Thursday Jun 30, 2022
Episode 199 - I Am In DC Where It Is Now 1972
Thursday Jun 30, 2022
Thursday Jun 30, 2022
We're almost to 200 and you know what that means! Jason is gone getting an ointment for his new rash so we have guest host Dave. This week Dave and Jeff talk about the confluence SPORTS and POLITICS. Haley Joel Osment gets a Facebook account. A dumb criminal asks for directions. A vengeful woman honks a felony loogie. And a vengeful elephant honks an entire village. Why did we do a show without Jason? I don't know but welcome back to The Hour!

Friday Jun 24, 2022
Episode 198 - No, It Was Jon Voight
Friday Jun 24, 2022
Friday Jun 24, 2022
This podcast doesn’t have Ice Tea or Ice Cubes, but it does have another week of exciting stories. Guns don’t kill people, people do, but they also kill monkeys, even if they’re wearing bullet proof vests.
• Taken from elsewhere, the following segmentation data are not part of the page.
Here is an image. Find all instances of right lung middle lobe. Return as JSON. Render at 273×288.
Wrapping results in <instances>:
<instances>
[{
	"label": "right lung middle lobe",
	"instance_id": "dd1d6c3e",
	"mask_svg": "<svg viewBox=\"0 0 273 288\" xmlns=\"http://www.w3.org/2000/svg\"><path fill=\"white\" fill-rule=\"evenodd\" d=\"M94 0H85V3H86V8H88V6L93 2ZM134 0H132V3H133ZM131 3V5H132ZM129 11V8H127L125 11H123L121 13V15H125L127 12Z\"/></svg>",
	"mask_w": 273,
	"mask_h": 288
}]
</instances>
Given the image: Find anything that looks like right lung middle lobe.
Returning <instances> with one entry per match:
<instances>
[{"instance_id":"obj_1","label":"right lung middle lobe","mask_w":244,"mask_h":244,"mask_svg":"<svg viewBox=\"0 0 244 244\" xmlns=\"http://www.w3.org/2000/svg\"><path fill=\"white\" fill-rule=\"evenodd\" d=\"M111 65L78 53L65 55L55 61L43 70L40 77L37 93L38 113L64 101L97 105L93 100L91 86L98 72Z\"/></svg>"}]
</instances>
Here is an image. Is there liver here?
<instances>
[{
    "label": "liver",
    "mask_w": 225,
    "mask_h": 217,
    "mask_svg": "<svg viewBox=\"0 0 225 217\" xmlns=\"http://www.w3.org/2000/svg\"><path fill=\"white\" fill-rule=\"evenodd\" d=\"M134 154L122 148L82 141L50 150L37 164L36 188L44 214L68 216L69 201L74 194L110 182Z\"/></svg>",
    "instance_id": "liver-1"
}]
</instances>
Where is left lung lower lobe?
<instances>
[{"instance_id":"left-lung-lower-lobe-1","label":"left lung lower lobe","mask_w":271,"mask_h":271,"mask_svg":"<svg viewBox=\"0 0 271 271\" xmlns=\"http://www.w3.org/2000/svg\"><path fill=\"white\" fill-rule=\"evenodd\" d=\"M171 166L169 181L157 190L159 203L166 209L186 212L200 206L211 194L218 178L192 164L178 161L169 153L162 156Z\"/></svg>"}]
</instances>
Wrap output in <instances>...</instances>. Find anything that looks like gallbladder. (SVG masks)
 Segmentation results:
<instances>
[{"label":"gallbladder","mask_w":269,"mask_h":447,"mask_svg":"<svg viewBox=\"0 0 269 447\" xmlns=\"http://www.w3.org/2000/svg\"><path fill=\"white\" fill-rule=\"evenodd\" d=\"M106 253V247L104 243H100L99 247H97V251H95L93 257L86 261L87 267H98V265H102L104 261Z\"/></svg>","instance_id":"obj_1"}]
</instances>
A Louisiana man was ticketed for not having his dog wear a seat belt, and really at his size it should be a five point safety seat. A British guy drinks ten litres of Pepsi. Ten is a lot of litres, David, innit? A guy joke prays for his HVAC, but not really because the power of prayer is real, yet somehow all these kids keep getting killed in classrooms despite all those thoughts and prayers. Finally a guy gets catfished, and it brought along a sex toy. Hey, wasn’t Jon Voight in Mission Impossible? No, wait, it was Ving Rhames. Welcome back to The Hour.

Friday Jun 17, 2022
Episode 197 - The Hour Boner Log: It’s A Three-Way
Friday Jun 17, 2022
Friday Jun 17, 2022
If a podcast is posted on the internet, and no one listens to it, does it exist? Obviously. This week a godly man lights a satanic temple on fire, so like, middle ages godly. Google employees think their program is alive, but probably also thinks the stripper is super into him. A guy has 47 cats in a car in 90 degree heat, also know as an Alf Buffet. If you don’t have morning wood, you may be dead soon. Finally, an alligator named Karen was probably not driving a car during a high speed chase. But, who knows. It’s hot and we’re back! Welcome back to The Hour.

Wednesday Jun 08, 2022
Episode 196 - Long Flight To Fix An Alligator Bite
Wednesday Jun 08, 2022
Wednesday Jun 08, 2022
Where do you find a podcast with no legs? This week, Disney makes a couples magical day less magical, but it was Euro DIsney so what do you expect from the French? Velveeta wants to make you look super classy with their new nail polish, because nothing says classy than a block of cheese like products. A restaurant wants you to like their salty walls, but don’t worry it’s totally clean. The Queen can’t knight Sir David Attenborough, probably because she can’t lift the sword anymore. And finally, what’s the difference between a dog and an alligator? No, seriously, a guy in Florida would really like to know! Summer is almost here, and so is our latest episode. Welcome back to The Hour.